Holding mobile towers as a health hazard, the Rajasthan high court on Tuesday directed telecom service providers operating in the state to remove within two months their towers falling in the vicinity of schools, hospitals and play grounds.
The division bench of chief justice Arun Mishra and justice NK Jain Senior held that radiations emitted from mobile phones and mobile base towers are "hazardous to children and patients", as accepted by the inter-ministerial committee of Central Government, and needs relocation from school, colleges, hospitals and play grounds immediately.
The order, running into more than 200 pages, has asked all the mobile companies of the country having towers erected in Rajasthan to relocate them away from schools, hospitals, colleges and playgrounds within two months.
It also asked them to relocate the towers from a periphery of 500 meters from prisons, and those falling in 100 meter distance of ancient and archaeological heritage monuments.
Earlier on September 7, the Supreme Court had refused to interfere with a Rajasthan high court's interim order to the state government to remove mobile phone towers from near the schools, hospitals and densely populated localities.
On Tuesday the court said, "We have received a large number of communications from the state and across the country that the mobile tower radiations are harmful and even the inter-ministerial committee of Central Government in its meeting in May this year has held so.
"Even the Supreme Court has held that the radiations are hazardous and supported our view while rejecting the appeal filed against our interim order for relocation of towers away from schools."
The bench relied upon the inter-ministerial meeting of Central government of May 2012, wherein it was emphasised that the electromagnetic radiations emitted from cellphone as well as towers erected for mobile communication have both thermal and non-thermal effect i.e. these waves cook human tissues just like a microwave oven if the body is exposed to these radiation for long.
The bench has asked the state government and mobile companies to follow the norms and guidelines, prescribed and fixed by the inter-ministerial committee in its meeting dated May 31, 2012.
Besides all, the mobile towers in near the prohibited areas of school, hospitals etc have to be relocated within two months, it said.
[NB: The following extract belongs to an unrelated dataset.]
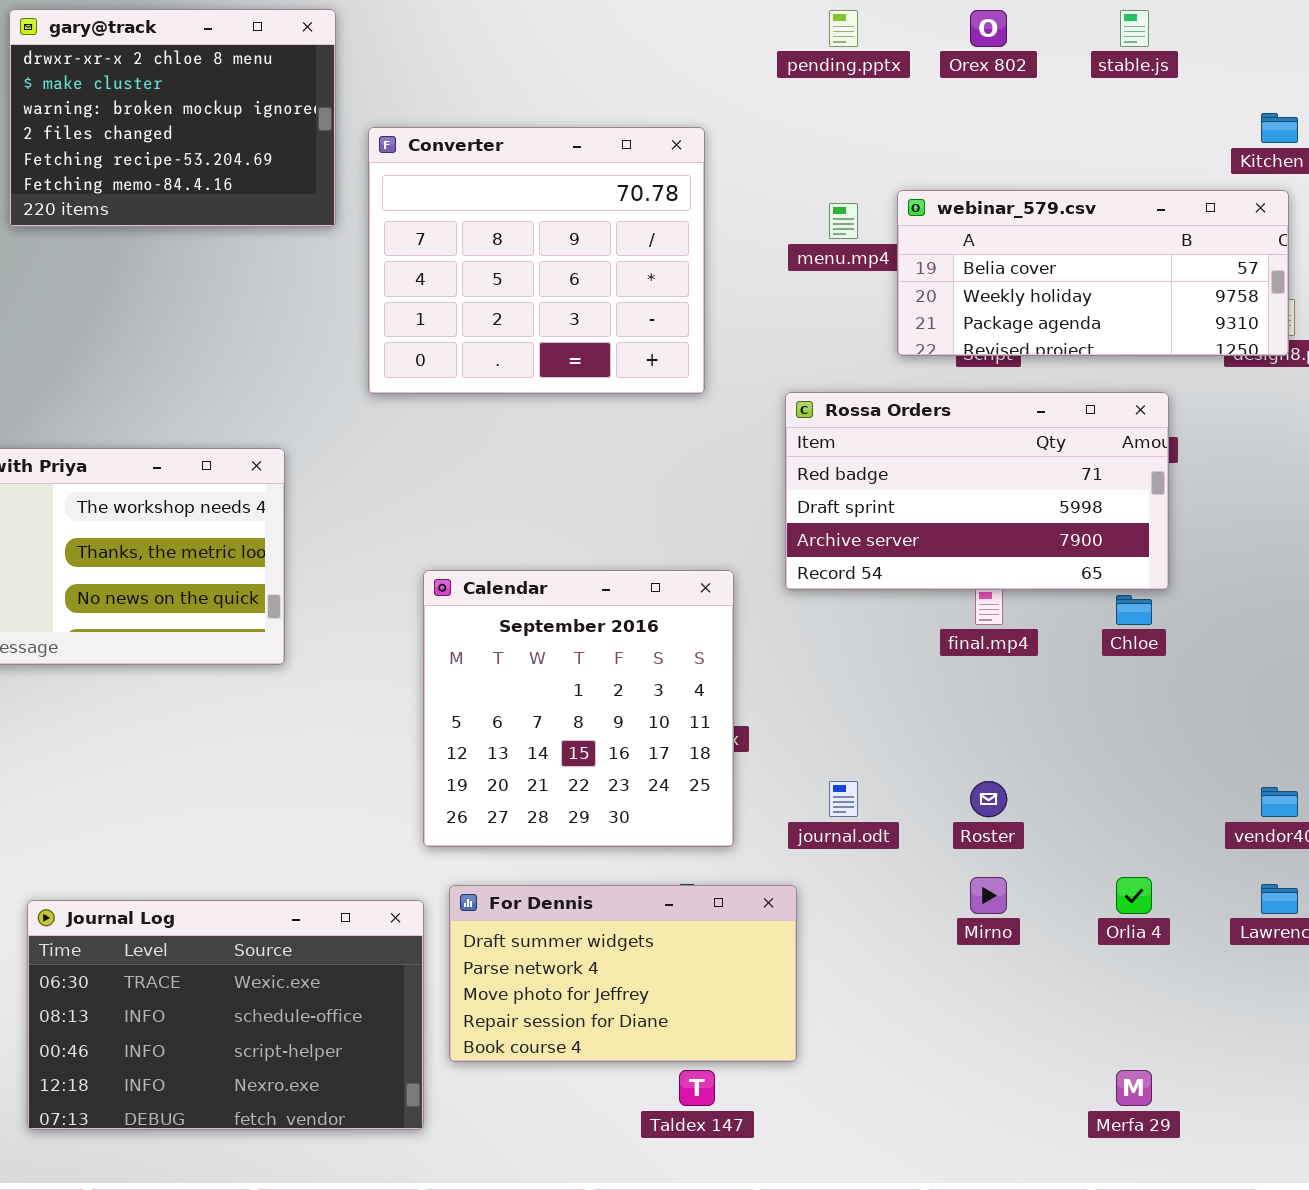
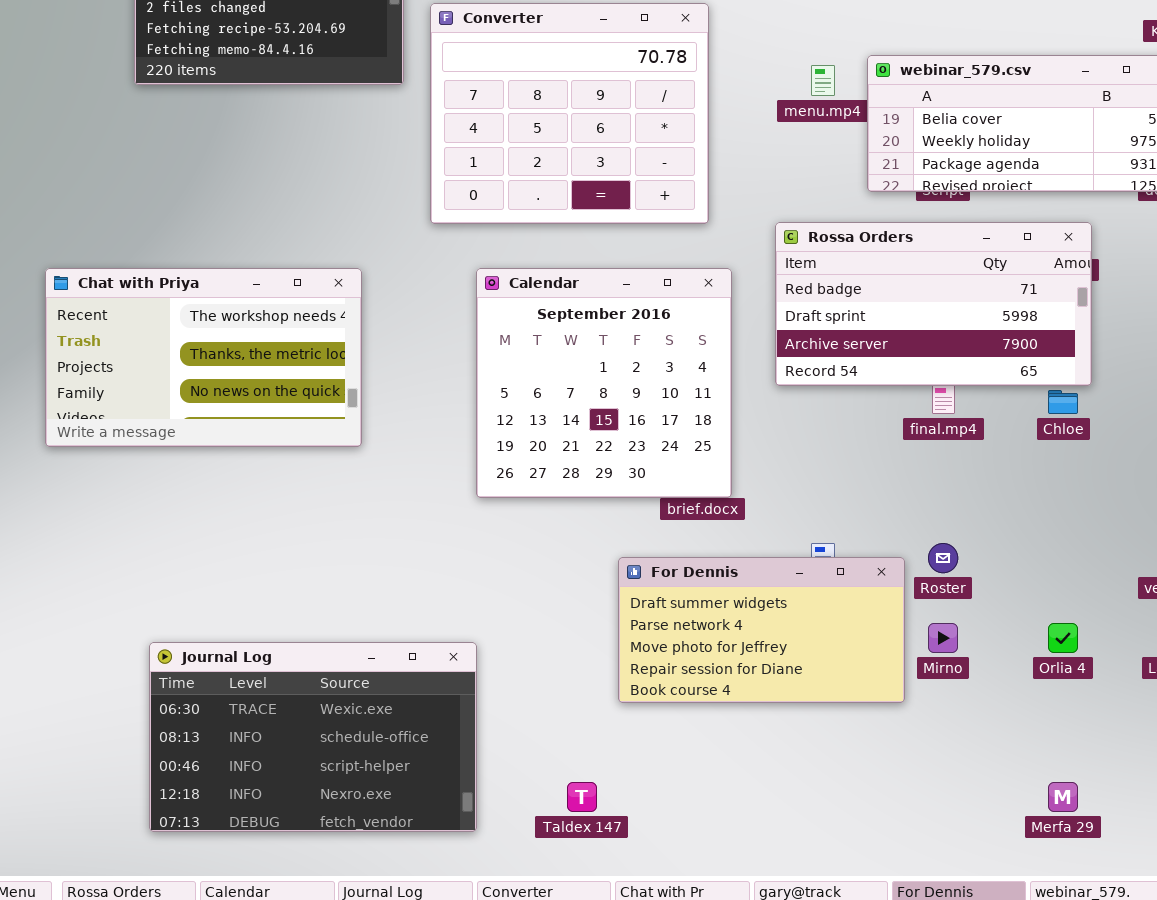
Calendar: [423,570,734,847] -> [476,268,732,498], moved
For Dennis: [449,885,797,1062] -> [618,557,905,703], moved
Taldex 147: [679,1070,715,1106] -> [567,782,597,812], moved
"It has further been held on the basis of report of inter-ministerial committee that the radiations are harmful and causes cancer, brain tumour, digestive disorder, tachycardia, and other diseases and disorders in human body," said Prateek Kasliwal counsel for petitioner justice (rtd) IS Israni and others.
The court also dismissed petitions filed by the two unions of GSM and CDMA telecom service providers namely COAI and AUSPI.
The court said that a mobile phone should not be used for more than 20-25 minutes per day but the consumers are not being made aware of this fact by the mobile manufacturing as well as service providing company, and for which mass awareness is required.
The bench has also directed that the radiation emission level of mobile phones also to be made public as suggested by department of technology, the counsel said.
COAI and AUSPI had filed two separate petitions challenging 2G and 3G Mobile tower/Pole By-laws, 2012 framed by state government in September this year.
It was contended by senior advocate Gopal Subramaniyam on behalf of the unions that the by-laws amount to restraining the livelihood, and it was also unjust as the state government is not competent to frame law as telecommunication is not a subject matter on which a state can legislate law.
Brushing aside the contentions the division bench upheld the by-laws stating that the same are regulatory measures and even the by-laws have been framed after an advisory came to be issued by the Central government based on the recommendations made by the inter-ministerial committee.
Such regulations framed by the government for seeking prior permission and to place restriction on installation of mobile towers and base antennas at some specified places cannot be said to be illegal and ultra vires, the judges said.
"For installation of towers as per Union of India itself, the permission is required to be sought from Local Municipal bodies as such they have all right to regularise their installation and put a restrain for installation at some places," says court order.